Autres usages à valoriser

  • Le seigle reste essentiel pour la fabrication de pain d’épices, de bières artisanales rustiques et de whiskys locaux.
  • L’épeautre est aussi utilisé en grains décortiqués, parfaits en salades ou risottos, apportant texture et variété dans l’assiette estivale.
  • Pailles de seigle et d’épeautre : recherchées pour la litière animale, le paillage horticole ou la construction écologique (toitures en chaume).

Quels enjeux économiques et territoriaux pour le Bergeracois et sa région ?

  • Diversification agricole : le retour de ces céréales répond à un besoin de sortir de la monoculture, source de vulnérabilité économique. Selon l’Agence Bio, la surface dédiée à l’épeautre a doublé en Nouvelle-Aquitaine entre 2012 et 2022, preuve d’une dynamique en cours.
  • Relocalisation des filières : développer des filières de meunerie-pain-pâtisserie réduit la dépendance aux intrants et à l’énergie fossile. Certains boulangers de Dordogne ne travaillent qu’avec des blés, seigles ou épeautres locaux, soutenant l’économie circulaire.
  • Dynamique collective : les agriculteurs s’organisent en CUMA (Coopératives d’Utilisation de Matériel Agricole) ou en GIEE (Groupements d’Intérêt Économique et Environnemental) pour mutualiser semences, matériels de nettoyage-décorticage et outils de transformation (ex : Moulin de la Vézère).
  • Formation et transmission : depuis 2018, plusieurs lycées agricoles et MFR (Maison Familiale Rurale) du Bergeracois proposent des modules sur la culture et la transformation des céréales anciennes, renforçant le tissu de compétences local (DRAAF Nouvelle-Aquitaine).
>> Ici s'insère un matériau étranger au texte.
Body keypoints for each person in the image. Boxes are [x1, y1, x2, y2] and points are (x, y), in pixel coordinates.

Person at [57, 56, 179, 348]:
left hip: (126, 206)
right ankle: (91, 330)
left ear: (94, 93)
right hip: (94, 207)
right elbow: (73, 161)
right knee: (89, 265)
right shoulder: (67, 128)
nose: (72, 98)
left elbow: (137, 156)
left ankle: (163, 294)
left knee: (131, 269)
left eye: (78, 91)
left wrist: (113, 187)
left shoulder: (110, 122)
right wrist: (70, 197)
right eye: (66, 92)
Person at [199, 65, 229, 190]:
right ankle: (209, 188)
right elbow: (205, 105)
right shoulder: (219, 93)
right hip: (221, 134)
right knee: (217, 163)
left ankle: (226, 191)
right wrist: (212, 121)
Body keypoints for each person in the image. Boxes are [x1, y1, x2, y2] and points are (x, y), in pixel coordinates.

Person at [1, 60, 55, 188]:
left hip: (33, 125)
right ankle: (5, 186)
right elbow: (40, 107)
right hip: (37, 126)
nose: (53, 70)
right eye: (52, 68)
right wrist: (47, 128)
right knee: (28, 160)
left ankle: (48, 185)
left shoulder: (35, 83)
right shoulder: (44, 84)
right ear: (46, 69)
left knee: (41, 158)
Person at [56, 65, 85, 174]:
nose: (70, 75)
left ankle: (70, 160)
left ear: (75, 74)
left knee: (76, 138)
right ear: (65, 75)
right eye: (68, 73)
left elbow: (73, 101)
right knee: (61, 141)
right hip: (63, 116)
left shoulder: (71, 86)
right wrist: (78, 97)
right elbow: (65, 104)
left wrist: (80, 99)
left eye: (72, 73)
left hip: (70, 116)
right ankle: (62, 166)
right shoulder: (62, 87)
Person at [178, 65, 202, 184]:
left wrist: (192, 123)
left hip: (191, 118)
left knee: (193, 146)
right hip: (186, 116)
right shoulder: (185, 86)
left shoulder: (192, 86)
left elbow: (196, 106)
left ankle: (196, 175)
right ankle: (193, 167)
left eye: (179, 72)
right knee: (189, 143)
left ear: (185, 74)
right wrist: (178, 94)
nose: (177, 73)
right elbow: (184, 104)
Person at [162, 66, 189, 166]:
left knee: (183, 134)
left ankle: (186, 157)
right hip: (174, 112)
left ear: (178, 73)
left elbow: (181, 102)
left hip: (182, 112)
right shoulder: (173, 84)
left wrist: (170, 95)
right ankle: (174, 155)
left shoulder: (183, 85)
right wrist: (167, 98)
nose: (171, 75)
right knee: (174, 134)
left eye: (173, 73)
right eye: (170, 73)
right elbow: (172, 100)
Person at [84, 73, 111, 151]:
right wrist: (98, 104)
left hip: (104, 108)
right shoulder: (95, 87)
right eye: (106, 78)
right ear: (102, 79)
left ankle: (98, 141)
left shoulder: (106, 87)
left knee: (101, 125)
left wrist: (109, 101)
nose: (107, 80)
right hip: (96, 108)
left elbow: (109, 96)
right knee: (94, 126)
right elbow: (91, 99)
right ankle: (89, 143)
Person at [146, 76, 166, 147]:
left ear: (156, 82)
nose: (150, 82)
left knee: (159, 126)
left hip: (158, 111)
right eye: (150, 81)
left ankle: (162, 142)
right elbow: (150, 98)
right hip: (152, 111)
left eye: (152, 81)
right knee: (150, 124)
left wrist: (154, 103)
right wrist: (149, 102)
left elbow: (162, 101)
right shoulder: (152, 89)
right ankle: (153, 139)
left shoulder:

Perspectives et enjeux pour l’avenir des céréales de caractère

Le seigle et l’épeautre, en redevenant des pièces maîtresses de l’assolement local, participent d’une transition vers plus de résilience et de diversité pour notre agriculture. Leur adaptation à nos terroirs, la richesse de leurs usages alimentaires et non alimentaires, conjuguées à un intérêt écologique manifeste, ouvrent la voie à de nouveaux débouchés et invitent à revisiter nos habitudes alimentaires. Derrière ces grains modestes, c’est tout un patrimoine vivant qui s’éveille, à condition de soutenir l’engagement des paysans et artisans qui les remettent à l’honneur, au bénéfice du goût, de la santé et du territoire.